The S&P’s broke late-week. We were consistent short-sellers of the Sep. S&P contract (SPU) at 1560 or better and recommended that trade consistently online, and, indeed, we saw the Sep. S&P contract fall back to a 1537.50 Friday intra-session low, exiting Friday’s session at 1545, and we will continue to recommend shorting the SPU contract on any rally back to 1555 or better.
The Sep. bond contract (USU) we think is overbought relative to sub-prime tremors at the moment, going out the week on a new high at 108.13. Unless there is some fresh sub-prime - cum - junk bond tremors in Monday’s trade, we would think that the bonds aren’t going to pull back and are a good short on continuation rallies to 108.18 or better.
For the first time in 3 years, the dollar basis the DXU contract fell below 80.00 in Friday’s trade and had a good late recovery to go out of the session at 80.15. The DX dollar contract, in our opinion, has become oversold. That is certainly a minority opinion. However, traders should be reminded of the fact that there is also a record short position in the dollar, which is one thing that is preventing it from going any lower. This short position continues to build every day. And the DX dollar contract is very, very prime for a short-covering bounce back to the 80.70 area. And we actually do like scalping it on the long side.
The Sep. silver contract (SIU) rallied late-week, and, indeed, was turned back at the important 13.50 resistance area in Friday’s trade, allowing us to execute repeated scalps, shorting the silver on rallies to 13.46 or a little better, covering on 5-to-10-cent dips. The silver has really been dragged up with the gold. However, silver is, we should remember, an industrial metal and will behave like an industrial metal in the last analysis. And we feel that at 13.50 that the silver is overbought at current levels.

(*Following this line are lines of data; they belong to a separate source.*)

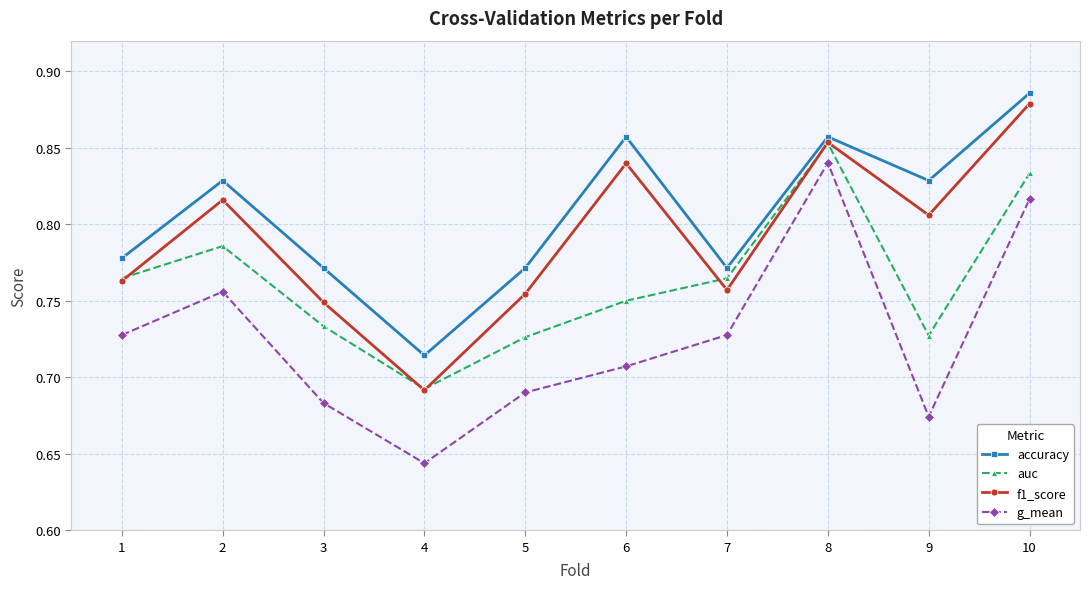

Where is the first local minimum for auc?

4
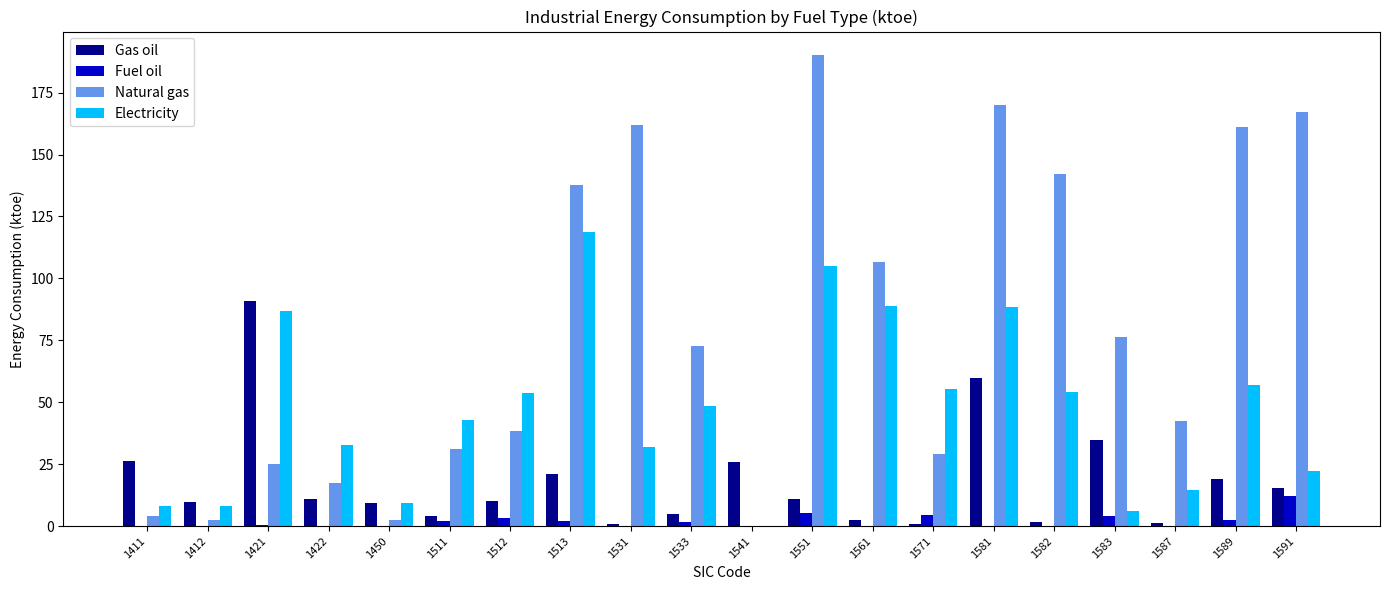

What is the highest value of the Electricity series?

118.6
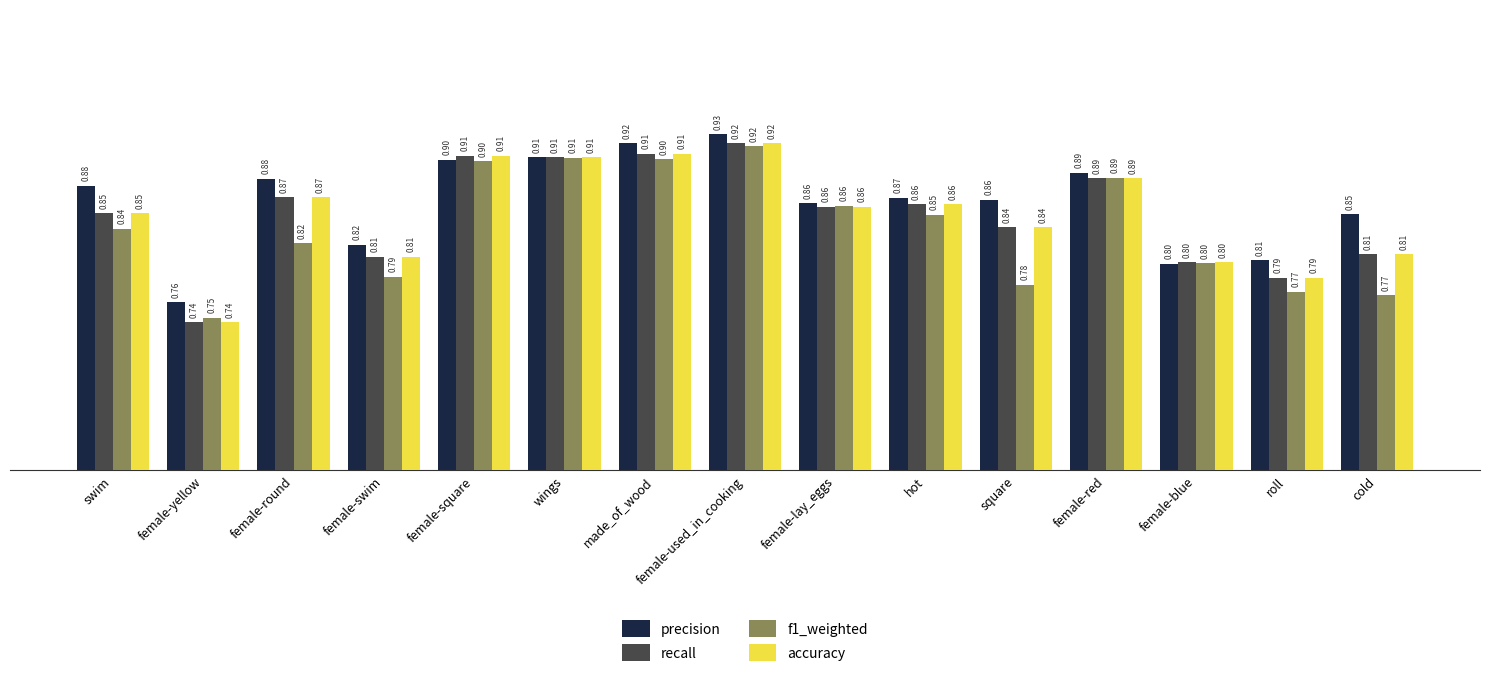

What is the total value across all series at swim?

3.4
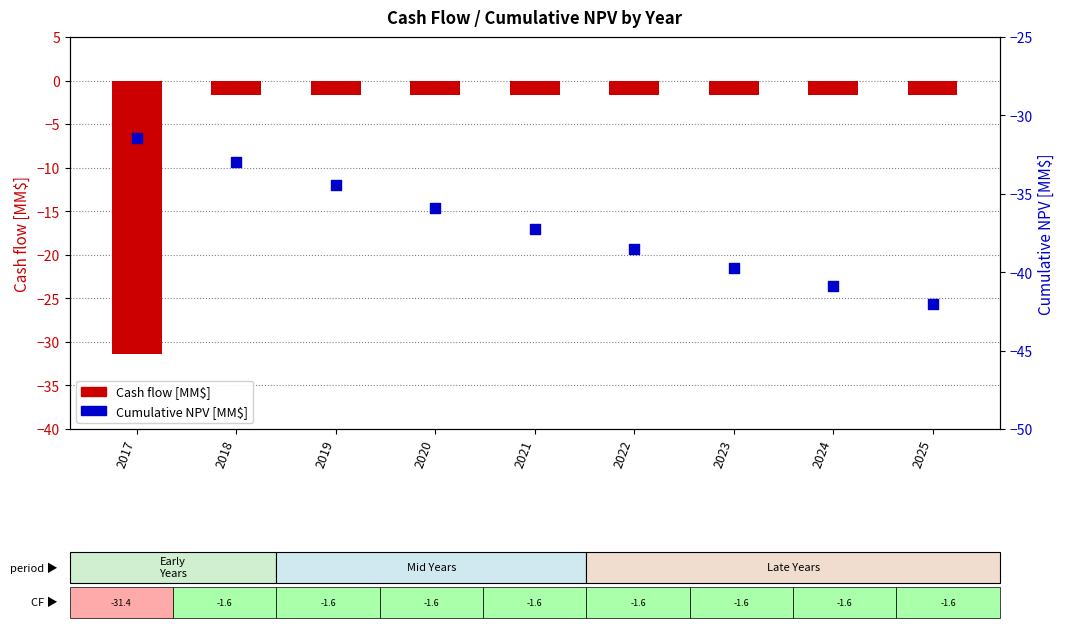

What is the total value across all series at 2024?

-42.5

We also like shorting the oil on small rallies and consistently had been shorting the CLQ contract last week, before it expired, on rallies to 75.00 or better. You see record spreads now between the crude and the rest of the oil complex. For a time of year when gasoline should be trading in a spread premium to the crude oil, it is trading at one of the steepest discounts in years.
And we see, indeed, the entire oil complex is trading at a steep discount to the crude. We are looking for a sharp pullback in the now Sep. oil contract (CLU) to potentially retest the 69.00 area.